Exercise ▸
Type out the lines below exactly, pictures excluded.

Saved data entries:
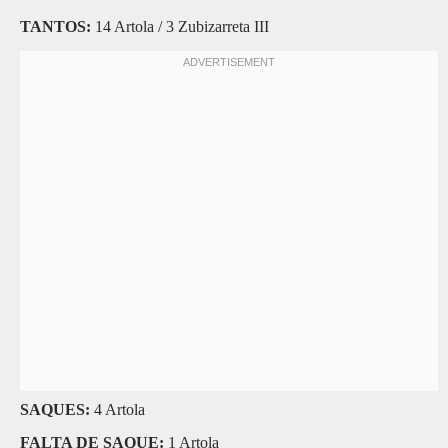
TANTOS:
14 Artola / 3 Zubizarreta III
SAQUES:
4 Artola
FALTA DE SAQUE:
1 Artola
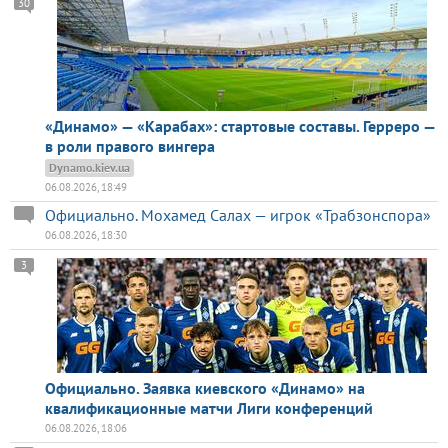
30
«Динамо» — «Карабах»: стартовые составы. Герреро —
в роли правого вингера
Dynamo.kiev.ua
06.08.2026, 18:49
Официально. Мохамед Салах — игрок «Трабзонспора»
06.08.2026, 18:30
3
Официально. Заявка киевского «Динамо» на
квалификационные матчи Лиги конференций
06.08.2026, 18:06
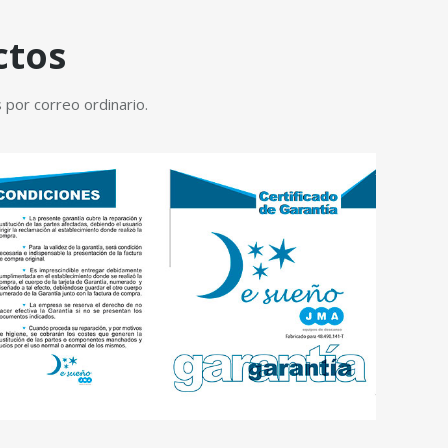
ctos
 por correo ordinario.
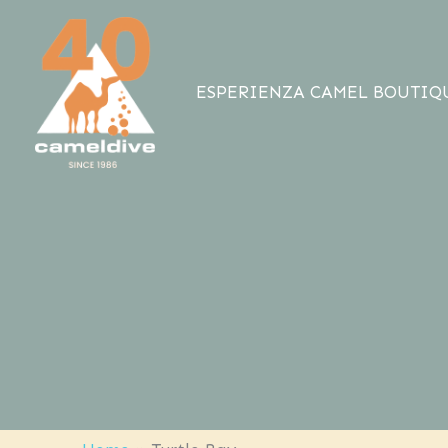
Vai
al
contenuto
ESPERIENZA CAMEL BOUTIQ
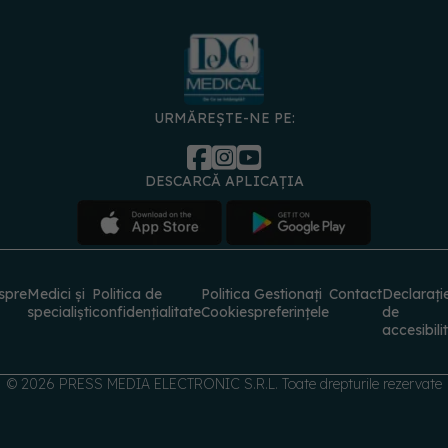
URMĂREȘTE-NE PE:
DESCARCĂ APLICAȚIA
spre
Medici și
Politica de
Politica
Gestionați
Contact
Declarați
specialiști
confidențialitate
Cookies
preferințele
de
accesibili
© 2026 PRESS MEDIA ELECTRONIC S.R.L. Toate drepturile rezervate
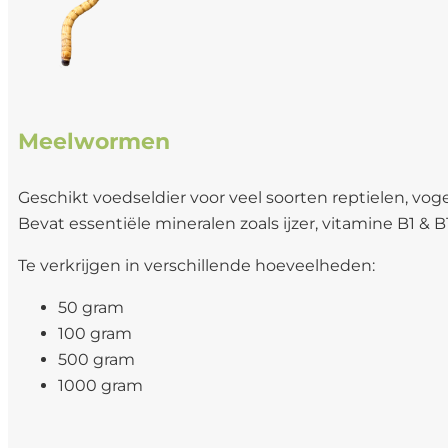
Meelwormen
Geschikt voedseldier voor veel soorten reptielen, vo
Bevat essentiële mineralen zoals ijzer, vitamine B1 & B
Te verkrijgen in verschillende hoeveelheden:
50 gram
100 gram
500 gram
1000 gram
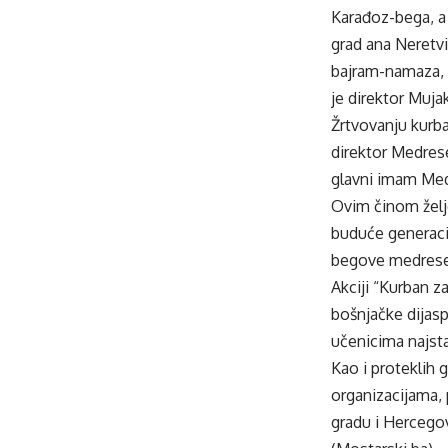
Karađoz-bega, a
grad ana Neretvi
bajram-namaza, 
je direktor Muja
Žrtvovanju kurba
direktor Medrese
glavni imam Med
Ovim činom želje
buduće generacij
begove medrese 
Akciji “Kurban z
bošnjačke dijasp
učenicima najsta
Kao i proteklih
organizacijama, 
gradu i Hercego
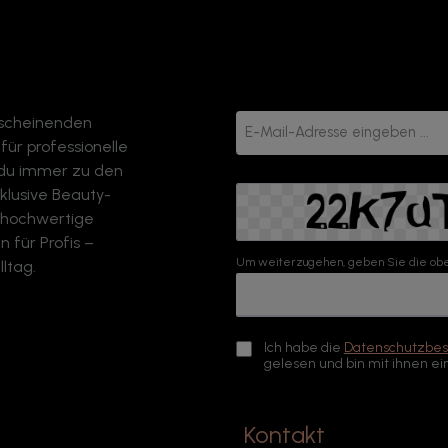
rscheinenden
E-
Mail-
ür professionelle
Adresse*
 du immer zu den
klusive Beauty-
o hochwertige
 für Profis –
Um weiterzugehen, geben Sie die obe
ltag.
Ich habe die
Datenschutzbe
gelesen und bin mit ihnen ei
Kontakt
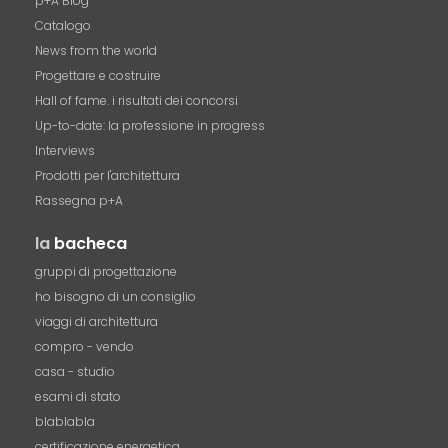
p+A Blog
Catalogo
News from the world
Progettare e costruire
Hall of fame. i risultati dei concorsi
Up-to-date: la professione in progress
Interviews
Prodotti per l'architettura
Rassegna p+A
la
bacheca
gruppi di progettazione
ho bisogno di un consiglio
viaggi di architettura
compro - vendo
casa - studio
esami di stato
blablabla
certificazione energetica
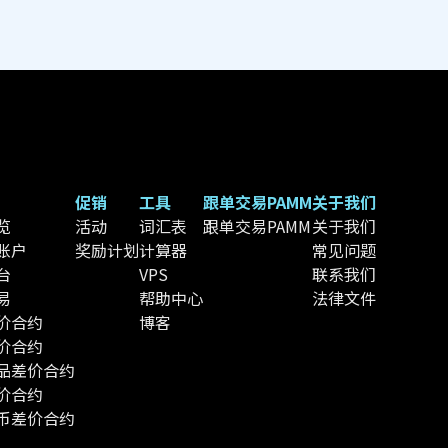
促销
工具
跟单交易
PAMM
关于我们
览
活动
词汇表
跟单交易
PAMM
关于我们
账户
奖励计划
计算器
常见问题
台
VPS
联系我们
易
帮助中心
法律文件
价合约
博客
价合约
品差价合约
价合约
币差价合约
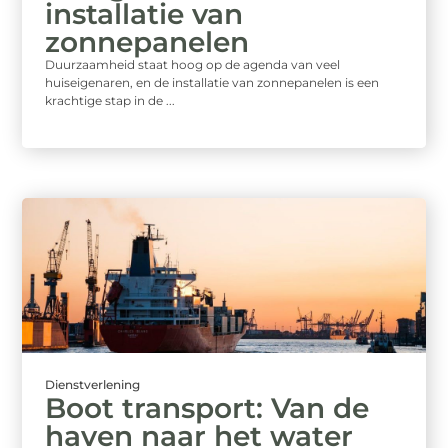
installatie van
zonnepanelen
Duurzaamheid staat hoog op de agenda van veel
huiseigenaren, en de installatie van zonnepanelen is een
krachtige stap in de ...
Dienstverlening
Boot transport: Van de
haven naar het water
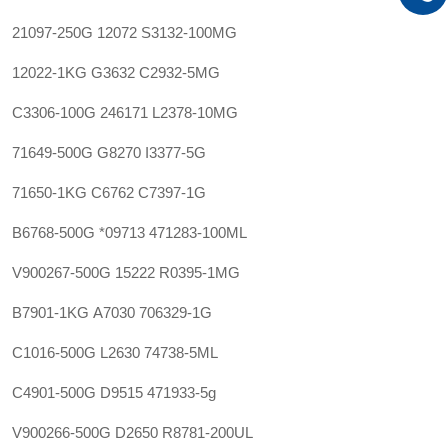
21097-250G
12072
S3132-100MG
12022-1KG
G3632
C2932-5MG
C3306-100G
246171
L2378-10MG
71649-500G
G8270
I3377-5G
71650-1KG
C6762
C7397-1G
B6768-500G
*09713
471283-100ML
V900267-500G
15222
R0395-1MG
B7901-1KG
A7030
706329-1G
C1016-500G
L2630
74738-5ML
C4901-500G
D9515
471933-5g
V900266-500G
D2650
R8781-200UL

Written response ▸
TANTOS:
14 Artola / 3 Zubizarreta III
SAQUES:
4 Artola
FALTA DE SAQUE:
1 Artola
30
«Динамо» — «Карабах»: стартовые составы. Герреро —
в роли правого вингера
Dynamo.kiev.ua
06.08.2026, 18:49
Официально. Мохамед Салах — игрок «Трабзонспора»
06.08.2026, 18:30
3
Официально. Заявка киевского «Динамо» на
квалификационные матчи Лиги конференций
06.08.2026, 18:06
ctos
 por correo ordinario.
Vai
al
contenuto
ESPERIENZA CAMEL BOUTIQ
URMĂREȘTE-NE PE:
DESCARCĂ APLICAȚIA
spre
Medici și
Politica de
Politica
Gestionați
Contact
Declarați
specialiști
confidențialitate
Cookies
preferințele
de
accesibili
© 2026 PRESS MEDIA ELECTRONIC S.R.L. Toate drepturile rezervate
Meelwormen
Geschikt voedseldier voor veel soorten reptielen, vo
Bevat essentiële mineralen zoals ijzer, vitamine B1 & B
Te verkrijgen in verschillende hoeveelheden:
50 gram
100 gram
500 gram
1000 gram
Karađoz-bega, a
grad ana Neretvi
bajram-namaza, 
je direktor Muja
Žrtvovanju kurba
direktor Medrese
glavni imam Med
Ovim činom želje
buduće generacij
begove medrese 
Akciji “Kurban z
bošnjačke dijasp
učenicima najsta
Kao i proteklih
organizacijama, 
gradu i Hercego
rscheinenden
E-
Mail-
ür professionelle
Adresse*
 du immer zu den
klusive Beauty-
o hochwertige
 für Profis –
Um weiterzugehen, geben Sie die obe
ltag.
Ich habe die
Datenschutzbe
gelesen und bin mit ihnen ei
Kontakt
p+A Blog
Catalogo
News from the world
Progettare e costruire
Hall of fame. i risultati dei concorsi
Up-to-date: la professione in progress
Interviews
Prodotti per l'architettura
Rassegna p+A
la
bacheca
gruppi di progettazione
ho bisogno di un consiglio
viaggi di architettura
compro - vendo
casa - studio
esami di stato
blablabla
certificazione energetica
促销
工具
跟单交易
PAMM
关于我们
览
活动
词汇表
跟单交易
PAMM
关于我们
账户
奖励计划
计算器
常见问题
台
VPS
联系我们
易
帮助中心
法律文件
价合约
博客
价合约
品差价合约
价合约
币差价合约
installatie van
zonnepanelen
Duurzaamheid staat hoog op de agenda van veel
huiseigenaren, en de installatie van zonnepanelen is een
krachtige stap in de ...
Dienstverlening
Boot transport: Van de
haven naar het water
21097-250G
12072
S3132-100MG
12022-1KG
G3632
C2932-5MG
C3306-100G
246171
L2378-10MG
71649-500G
G8270
I3377-5G
71650-1KG
C6762
C7397-1G
B6768-500G
*09713
471283-100ML
V900267-500G
15222
R0395-1MG
B7901-1KG
A7030
706329-1G
C1016-500G
L2630
74738-5ML
C4901-500G
D9515
471933-5g
V900266-500G
D2650
R8781-200UL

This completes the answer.